Ironically, some students from Chulalongkorn University — the supposed beneficiaries of PMCU’s Samyan Smart City — have leapt to the shrine’s defence. ‘We’ve been portrayed by some as a generation that doesn’t follow tradition, knows nothing about our roots and follows Western culture blindly, but we’re the ones protecting the Mazu shrine,’ says one student in The Last Breath of Sam Yan, a documentary about the movement that has been playing in Bangkok. Led by well-known activists such as Netiwit Chotiphatphaisal, the group has garnered support partly by contrasting the evocative architecture of the original shrine with the flawed design and cursory ceremonies of the ersatz replica that PMCU built without public consultation nearby. 
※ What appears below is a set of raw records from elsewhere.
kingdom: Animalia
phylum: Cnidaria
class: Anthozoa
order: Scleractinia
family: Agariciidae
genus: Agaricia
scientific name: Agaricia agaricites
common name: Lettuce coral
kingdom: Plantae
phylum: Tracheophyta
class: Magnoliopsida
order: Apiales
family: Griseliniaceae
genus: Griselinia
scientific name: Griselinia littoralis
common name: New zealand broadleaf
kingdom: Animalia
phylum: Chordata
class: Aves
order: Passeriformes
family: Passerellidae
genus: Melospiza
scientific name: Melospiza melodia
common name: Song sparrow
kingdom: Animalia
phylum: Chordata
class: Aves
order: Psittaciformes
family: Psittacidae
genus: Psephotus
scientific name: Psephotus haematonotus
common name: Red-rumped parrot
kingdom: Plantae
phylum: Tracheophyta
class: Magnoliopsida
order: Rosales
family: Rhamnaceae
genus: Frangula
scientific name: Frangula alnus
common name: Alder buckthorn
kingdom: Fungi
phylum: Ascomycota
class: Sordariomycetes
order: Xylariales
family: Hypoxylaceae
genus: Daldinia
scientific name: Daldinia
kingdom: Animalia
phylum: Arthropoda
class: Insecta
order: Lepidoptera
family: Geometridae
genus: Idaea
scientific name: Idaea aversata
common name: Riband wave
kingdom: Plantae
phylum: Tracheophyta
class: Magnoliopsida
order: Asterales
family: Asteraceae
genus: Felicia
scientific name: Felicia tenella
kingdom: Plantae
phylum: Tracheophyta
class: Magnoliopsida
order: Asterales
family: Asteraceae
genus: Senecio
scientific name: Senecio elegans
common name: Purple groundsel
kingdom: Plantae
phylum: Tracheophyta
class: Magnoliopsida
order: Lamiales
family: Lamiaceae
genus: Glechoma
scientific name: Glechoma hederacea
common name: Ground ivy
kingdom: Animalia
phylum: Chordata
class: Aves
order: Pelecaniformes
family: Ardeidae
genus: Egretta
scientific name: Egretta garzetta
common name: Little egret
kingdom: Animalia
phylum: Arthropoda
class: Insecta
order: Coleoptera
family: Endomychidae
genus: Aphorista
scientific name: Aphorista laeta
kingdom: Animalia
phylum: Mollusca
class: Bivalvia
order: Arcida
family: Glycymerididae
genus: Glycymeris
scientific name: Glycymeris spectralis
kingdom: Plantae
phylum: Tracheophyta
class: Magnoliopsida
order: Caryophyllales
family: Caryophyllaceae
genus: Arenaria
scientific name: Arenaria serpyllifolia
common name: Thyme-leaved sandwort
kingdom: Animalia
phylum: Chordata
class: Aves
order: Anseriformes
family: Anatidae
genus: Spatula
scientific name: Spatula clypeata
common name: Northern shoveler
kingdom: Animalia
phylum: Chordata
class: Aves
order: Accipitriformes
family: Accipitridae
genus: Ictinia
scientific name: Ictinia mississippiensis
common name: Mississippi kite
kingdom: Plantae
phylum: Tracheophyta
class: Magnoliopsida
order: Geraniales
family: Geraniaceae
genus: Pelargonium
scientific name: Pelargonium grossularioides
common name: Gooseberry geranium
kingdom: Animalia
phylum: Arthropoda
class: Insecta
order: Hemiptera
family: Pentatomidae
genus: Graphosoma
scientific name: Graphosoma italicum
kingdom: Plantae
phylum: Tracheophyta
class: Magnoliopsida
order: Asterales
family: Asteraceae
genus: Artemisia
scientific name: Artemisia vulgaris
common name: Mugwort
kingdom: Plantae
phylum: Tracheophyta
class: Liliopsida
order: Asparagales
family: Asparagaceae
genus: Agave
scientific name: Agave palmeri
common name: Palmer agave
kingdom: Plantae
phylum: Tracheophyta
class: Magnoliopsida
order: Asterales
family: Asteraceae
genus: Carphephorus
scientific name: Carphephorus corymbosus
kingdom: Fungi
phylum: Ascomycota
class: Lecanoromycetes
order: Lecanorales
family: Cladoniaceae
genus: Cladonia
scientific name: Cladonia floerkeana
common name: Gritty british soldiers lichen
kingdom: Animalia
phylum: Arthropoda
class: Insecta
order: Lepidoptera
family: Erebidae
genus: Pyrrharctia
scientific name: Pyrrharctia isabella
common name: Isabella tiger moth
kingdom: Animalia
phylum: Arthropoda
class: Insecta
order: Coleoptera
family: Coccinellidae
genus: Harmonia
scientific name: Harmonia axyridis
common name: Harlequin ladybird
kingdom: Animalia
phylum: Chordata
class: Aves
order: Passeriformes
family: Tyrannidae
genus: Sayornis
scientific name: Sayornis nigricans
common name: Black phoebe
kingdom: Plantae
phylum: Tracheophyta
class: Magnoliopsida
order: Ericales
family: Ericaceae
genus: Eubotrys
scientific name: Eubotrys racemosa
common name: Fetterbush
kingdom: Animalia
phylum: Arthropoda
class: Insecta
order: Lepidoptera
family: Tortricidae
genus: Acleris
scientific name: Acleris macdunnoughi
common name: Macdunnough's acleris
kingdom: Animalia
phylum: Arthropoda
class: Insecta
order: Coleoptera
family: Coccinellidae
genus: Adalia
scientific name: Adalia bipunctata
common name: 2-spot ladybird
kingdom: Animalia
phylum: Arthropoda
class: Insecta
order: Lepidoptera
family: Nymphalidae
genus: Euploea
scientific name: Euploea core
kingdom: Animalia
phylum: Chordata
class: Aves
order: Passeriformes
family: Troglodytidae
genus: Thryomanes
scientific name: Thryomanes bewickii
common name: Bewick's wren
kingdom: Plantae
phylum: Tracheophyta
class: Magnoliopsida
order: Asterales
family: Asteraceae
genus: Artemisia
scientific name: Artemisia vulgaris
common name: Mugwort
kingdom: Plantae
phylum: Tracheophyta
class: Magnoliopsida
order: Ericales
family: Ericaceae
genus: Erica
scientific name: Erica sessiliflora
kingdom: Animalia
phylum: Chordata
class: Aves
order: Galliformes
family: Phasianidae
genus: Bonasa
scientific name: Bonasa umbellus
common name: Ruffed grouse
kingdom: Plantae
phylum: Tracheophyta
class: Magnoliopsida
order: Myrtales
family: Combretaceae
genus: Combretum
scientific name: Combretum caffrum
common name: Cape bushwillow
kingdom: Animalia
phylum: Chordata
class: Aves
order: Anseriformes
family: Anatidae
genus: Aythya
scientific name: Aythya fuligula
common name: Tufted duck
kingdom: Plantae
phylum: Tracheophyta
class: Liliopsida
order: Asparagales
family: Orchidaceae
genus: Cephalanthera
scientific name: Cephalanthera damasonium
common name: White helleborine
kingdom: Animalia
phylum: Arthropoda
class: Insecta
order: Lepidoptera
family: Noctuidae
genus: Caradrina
Yet they are ultimately fighting a mentality, not poor workmanship. The shrine’s supporters think PMCU’s plan to raze the shrine — the last surviving remnant of the demolished Sam Yan community — are indicative of a disregard for subaltern urban heritage, a pervasive ‘we know best’ attitude, and a lack of basic human decency. And the involvement of an admired bastion of higher education in this gentrification only makes it all the worse. ‘They’re capitalists who claim to be intellectual,’ says Chotiphatphaisal in the documentary. 

When the shrine’s fate is decided in court at the end of August (a case it is unlikely to win), it will, for Chotiphatphaisal and other campaigners, be a verdict that speaks volumes about education and society, the poor and the powerful, in Thailand, as well as the ideas underpinning so-called ‘smart’ cities.